» **What you will do**
Every line from the start of the entries up to and including the one bearing "autorităților, un bărbat" must be printed verbatim, without the pictures.

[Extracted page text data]
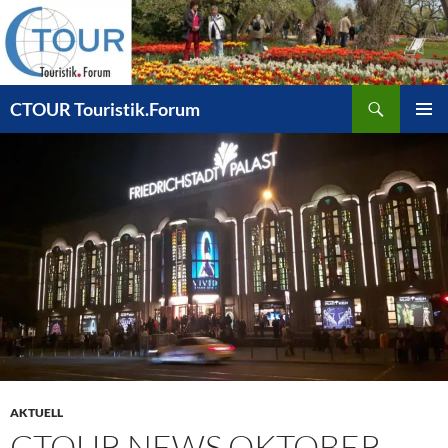
Zum
Inhalt
springen
Suchen
CTOUR Touristik.Forum
PRIMÄR
MENÜ
AKTUELL
CTOUR NEWS OKTOBER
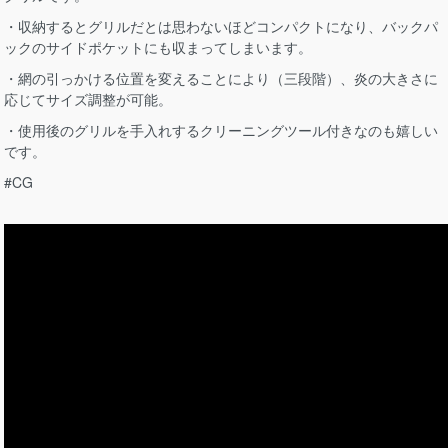
・収納するとグリルだとは思わないほどコンパクトになり、バックパ
ックのサイドポケットにも収まってしまいます。
・網の引っかける位置を変えることにより（三段階）、炎の大きさに
応じてサイズ調整が可能。
・使用後のグリルを手入れするクリーニングツール付きなのも嬉しい
です。
#CG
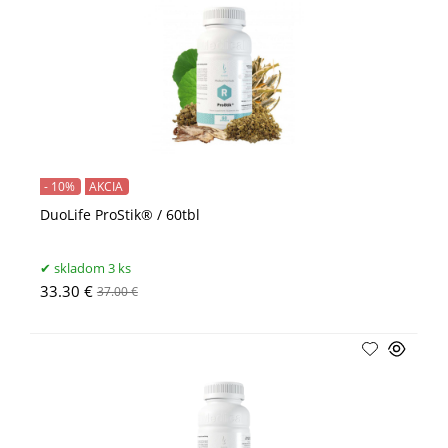
- 10%
AKCIA
DuoLife ProStik® / 60tbl
skladom 3 ks
33.30 €
37.00 €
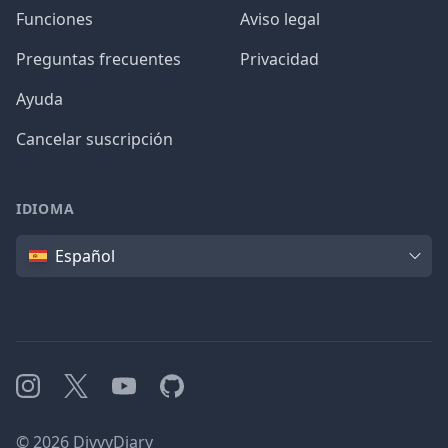
Funciones
Aviso legal
Preguntas frecuentes
Privacidad
Ayuda
Cancelar suscripción
IDIOMA
Idioma
Español
Instagram
X
YouTube
GitHub
©
2026
DivvyDiary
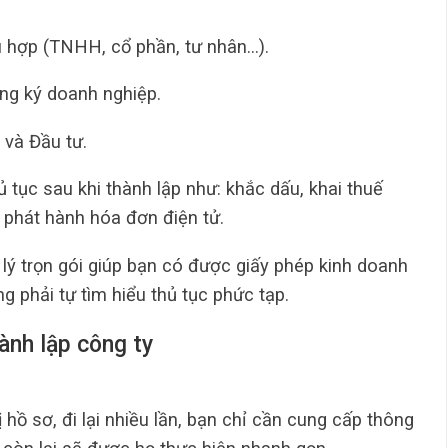
ù hợp (TNHH, cổ phần, tư nhân…).
ng ký doanh nghiệp.
 và Đầu tư.
tục sau khi thành lập như: khắc dấu, khai thuế
 phát hành hóa đơn điện tử.
 lý trọn gói giúp bạn có được giấy phép kinh doanh
 phải tự tìm hiểu thủ tục phức tạp.
hành lập công ty
ị hồ sơ, đi lại nhiều lần, bạn chỉ cần cung cấp thông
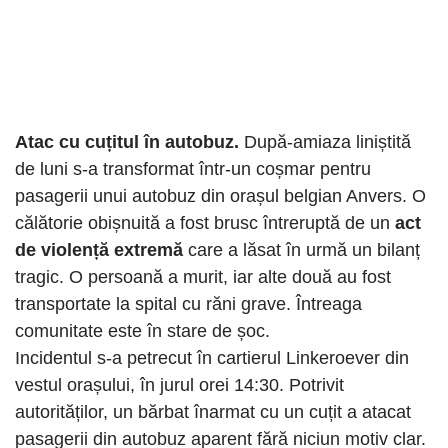
Atac cu cuțitul în autobuz.
După-amiaza liniștită
de luni s-a transformat într-un coșmar pentru
pasagerii unui autobuz din orașul belgian Anvers. O
călătorie obișnuită a fost brusc întreruptă de un
act
de violență extremă
care a lăsat în urmă un bilanț
tragic. O persoană a murit, iar alte două au fost
transportate la spital cu răni grave. Întreaga
comunitate este în stare de șoc.
Incidentul s-a petrecut în cartierul Linkeroever din
vestul orașului, în jurul orei 14:30. Potrivit
autorităților, un bărbat înarmat cu un cuțit a atacat
pasagerii din autobuz aparent fără niciun motiv clar.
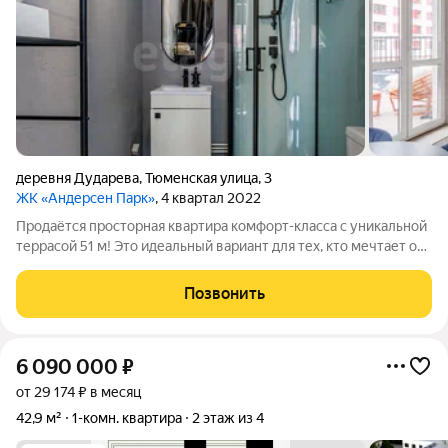
деревня Дударева
,
Тюменская улица
,
3
ЖК «Андерсен Парк»
, 4 квартал 2022
Продаётся просторная квартира комфорт-класса с уникальной
террасой 51 м! Это идеальный вариант для тех, кто мечтает о
сочетании городского комфорта и атмосферы загородной
жизни. Главная особенность квартиры собственная
Позвонить
просторная терраса площадью 51
6 090 000
₽
от 29 174 ₽ в месяц
42,9 м²
1-комн. квартира
2 этаж из 4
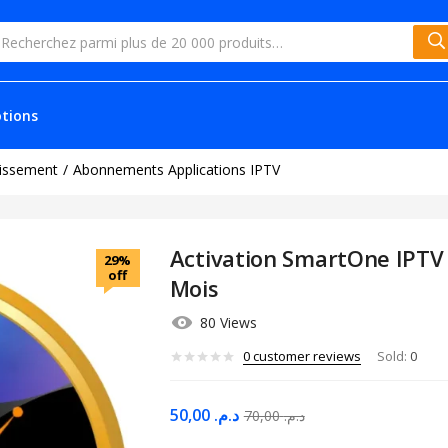
tions
issement
Abonnements Applications IPTV
Activation SmartOne IPTV 
29%
off
Mois
80 Views
0
customer reviews
Sold:
0
50,00
د.م.
70,00
د.م.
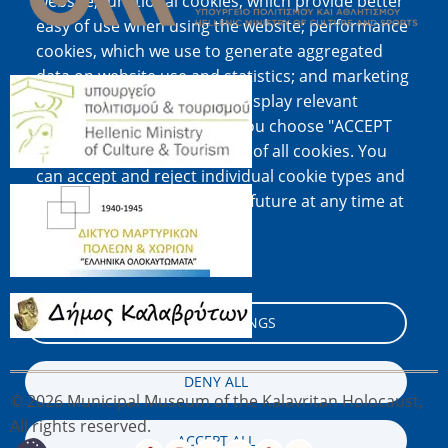
website; functional cookies, which provide better
easy of use when using the website; performance
cookies, which we use to generate aggregated
data on website use and statistics; and marketing
Image
cookies, which are used to display relevant
content and advertising. If you choose "ACCEPT
ALL", you consent to the use of all cookies. You
can accept and reject individual cookie types and
Image
revoke your consent for the future at any time at
"Settings".
Cookie documentation
Image
COOKIE SETTINGS
DENY ALL
© 2026 Municipal Museum of the Kalavritan Holocaust,
All rights reserved.
ACCEPT ALL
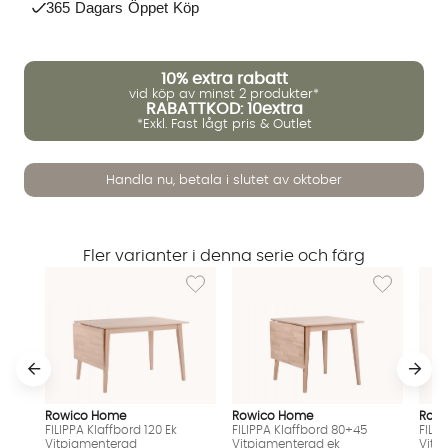
365 Dagars Öppet Köp
10%
extra rabatt
vid köp av minst 2 produkter*
RABATTKOD: 10extra
*Exkl. Fast lågt pris & Outlet
Vi använder AI för att svara på dina frågor. Konversationen
Handla nu, betala i slutet av oktober
sparas i upp till 24 timmar för att kunna hjälpa dig. Vi delar
inte dina uppgifter med tredje part. Läs mer i vår
integritetspolicy.
Jag godkänner att konversationen sparas
Fler varianter i denna serie och färg
Starta chatten
Lägg till i önskelista: FILIPPA Klaffbord 120 
Lägg till i ö
Rowico Home
Rowico Home
Row
FILIPPA Klaffbord 120 Ek
FILIPPA Klaffbord 80+45
FILI
Vitpigmenterad
Vitpigmenterad ek
Vitp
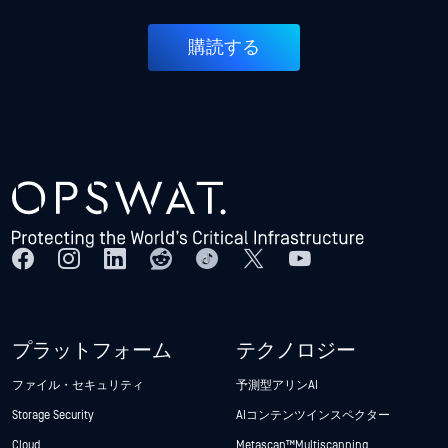
購読する
プラットフォーム
テクノロジー
ファイル・セキュリティ
予測型アリンAI
Storage Security
AIコンテンツインスペクター
Cloud
Metascan™ Multiscanning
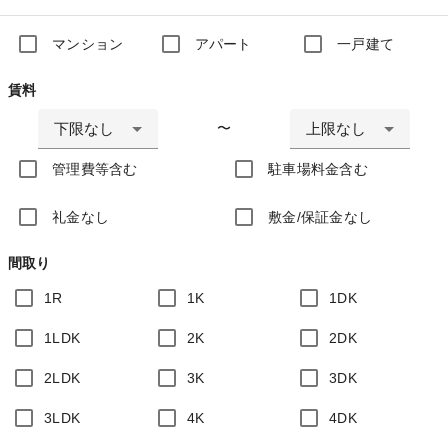
マンション
アパート
一戸建て
賃料
下限なし
上限なし
〜
管理費等含む
駐車場料金含む
礼金なし
敷金/保証金なし
間取り
1R
1K
1DK
1LDK
2K
2DK
2LDK
3K
3DK
3LDK
4K
4DK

» **Response to the task**
Zum
Inhalt
springen
Suchen
CTOUR Touristik.Forum
PRIMÄR
MENÜ
AKTUELL
CTOUR NEWS OKTOBER
・収納するとグリルだとは思わないほどコンパクトになり、バックパ
ックのサイドポケットにも収まってしまいます。
・網の引っかける位置を変えることにより（三段階）、炎の大きさに
応じてサイズ調整が可能。
・使用後のグリルを手入れするクリーニングツール付きなのも嬉しい
です。
#CG
- 10%
AKCIA
DuoLife ProStik® / 60tbl
skladom 3 ks
33.30 €
37.00 €
Funciones
Aviso legal
Preguntas frecuentes
Privacidad
Ayuda
Cancelar suscripción
IDIOMA
Idioma
Español
Instagram
X
YouTube
GitHub
©
2026
DivvyDiary
ù hợp (TNHH, cổ phần, tư nhân…).
ng ký doanh nghiệp.
 và Đầu tư.
tục sau khi thành lập như: khắc dấu, khai thuế
 phát hành hóa đơn điện tử.
 lý trọn gói giúp bạn có được giấy phép kinh doanh
 phải tự tìm hiểu thủ tục phức tạp.
hành lập công ty
ị hồ sơ, đi lại nhiều lần, bạn chỉ cần cung cấp thông
Atac cu cuțitul în autobuz.
După-amiaza liniștită
de luni s-a transformat într-un coșmar pentru
pasagerii unui autobuz din orașul belgian Anvers. O
călătorie obișnuită a fost brusc întreruptă de un
act
de violență extremă
care a lăsat în urmă un bilanț
tragic. O persoană a murit, iar alte două au fost
transportate la spital cu răni grave. Întreaga
comunitate este în stare de șoc.
Incidentul s-a petrecut în cartierul Linkeroever din
vestul orașului, în jurul orei 14:30. Potrivit
autorităților, un bărbat înarmat cu un cuțit a atacat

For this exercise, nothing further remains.